[Exercise material — start]

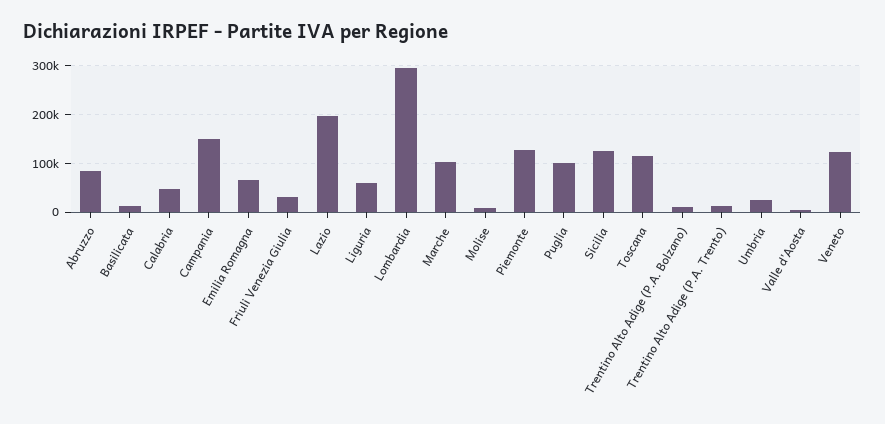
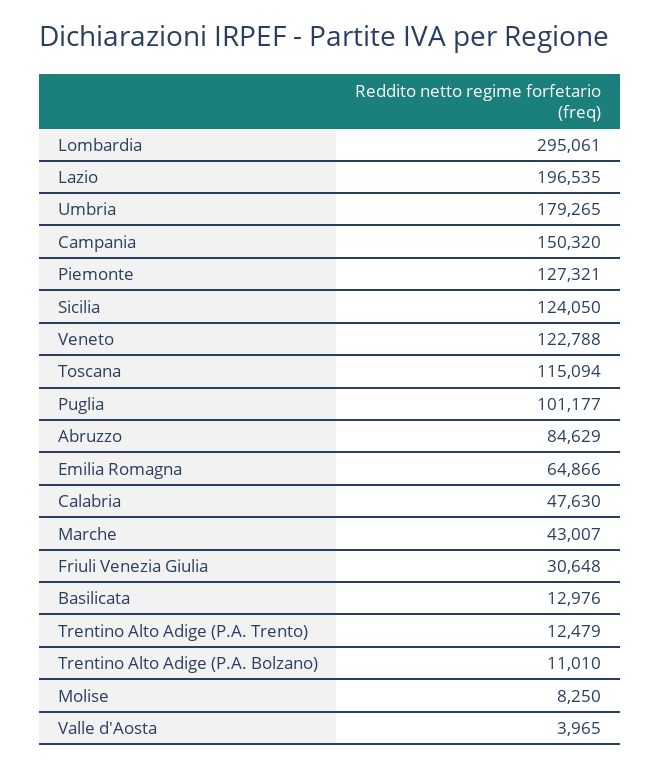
  {
    "Abruzzo": 84629,
    "Basilicata": 12976,
    "Calabria": 47630,
    "Campania": 150320,
    "Emilia Romagna": 64866,
    "Friuli Venezia Giulia": 30648,
    "Lazio": 196535,
-   "Liguria": 60000,
    "Lombardia": 295061,
-   "Marche": 100000,
+   "Marche": 43007,
    "Molise": 8250,
    "Piemonte": 127321,
    "Puglia": 101177,
    "Sicilia": 124050,
    "Toscana": 115094,
    "Trentino Alto Adige (P.A. Bolzano)": 11010,
    "Trentino Alto Adige (P.A. Trento)": 12479,
-   "Umbria": 20000,
+   "Umbria": 179265,
    "Valle d'Aosta": 3965,
    "Veneto": 122788
  }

[Exercise material — finish]

_Directions:_ Each record above should be duplicated word for word, with no pictures included.

_Result:_
  {
    "Abruzzo": 84629,
    "Basilicata": 12976,
    "Calabria": 47630,
    "Campania": 150320,
    "Emilia Romagna": 64866,
    "Friuli Venezia Giulia": 30648,
    "Lazio": 196535,
-   "Liguria": 60000,
    "Lombardia": 295061,
-   "Marche": 100000,
+   "Marche": 43007,
    "Molise": 8250,
    "Piemonte": 127321,
    "Puglia": 101177,
    "Sicilia": 124050,
    "Toscana": 115094,
    "Trentino Alto Adige (P.A. Bolzano)": 11010,
    "Trentino Alto Adige (P.A. Trento)": 12479,
-   "Umbria": 20000,
+   "Umbria": 179265,
    "Valle d'Aosta": 3965,
    "Veneto": 122788
  }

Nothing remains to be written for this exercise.